Among the items stalled are plans to build a legal consultation center, which could be housed at the West Campus, where researchers can get advice on copyright laws and their intellectual property rights, Bellinger said.

The report is one of the first steps taken by the Office of Digital Assets and Infrastructure, founded in the fall of 2008, said Ann Green, the co-chair of the report committee, which includes representatives from the office, Yale Information Technology Services and Yale’s libraries. The Office of Digital Assets and Infrastructure plans to conduct further interviews with a larger number of researchers, which may also include graduate students, she added.

“Currently, Yale does not have an overall plan for managing digital content, such as images, data sets and audio files,” Green said.

In their interviews, many researchers voiced their needs for more advice on managing data from its creation to its collection, Bellinger said. Though there have been initiatives to address Yale’s formal collections in its libraries and museums, the University has yet to formally organize is informal data collections, such as research data faculty members produce, Bellinger said.

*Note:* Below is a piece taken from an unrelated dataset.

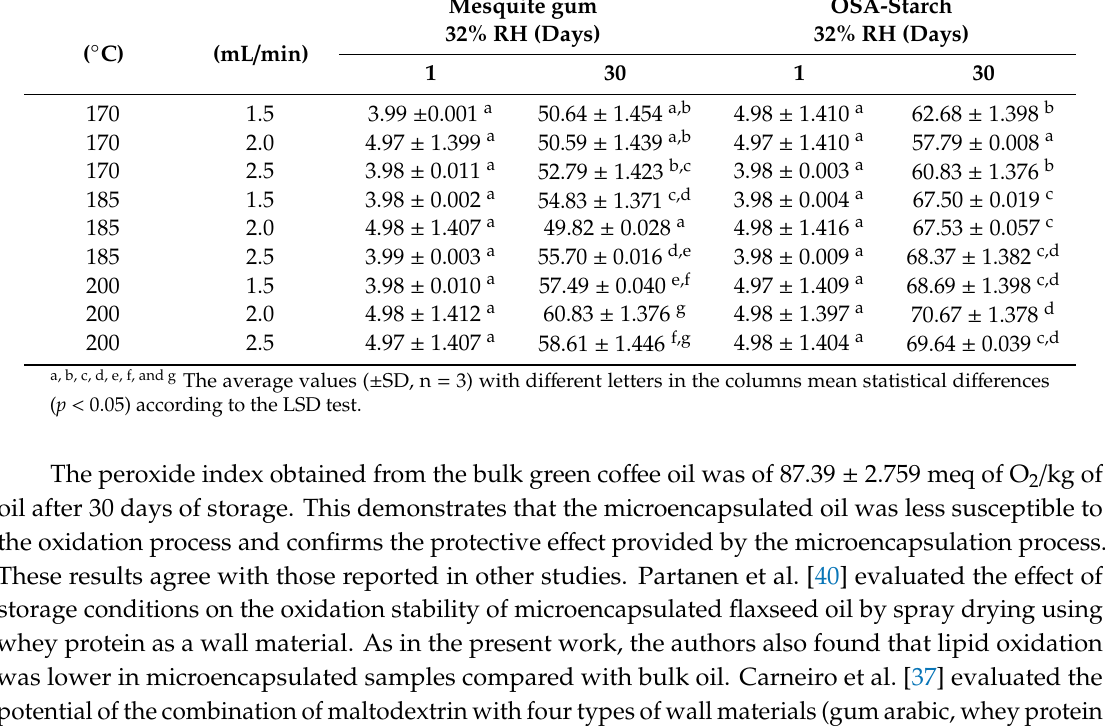
Table 4. Peroxide index in the microcapsules obtained with mesquite gum and OSA-starch. Spray Drying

Since research data ranges from microscopic images of cells to psychology surveys, Green said the ways Yale faculty analyze, store and share data can vary greatly. In biology, for example, the sequencing of genes and proteins creates a large amount of data that requires new software to take advantage of existing hardware’s storage capacity, said Medical School professor Kei-Hoi Cheung, who is involved in the Yale Center of Medical Informatics, which works to improve the use of computers in biomedical research. The Office of Digital Assets of Infrastructure is working on developing software to allow researchers to select what data they want to preserve and for how long, Green said, but the pace and size of this project has been cut back.

“The more we know about the specifics, the better we can come up with common solutions and common strategies,” Green said.

The Office of Digital Assets and Infrastructure has been collaborating with the Peabody Museum of Natural History, the Yale Office of Digital Dissemination and the Yale University Press on creating and managing digital content.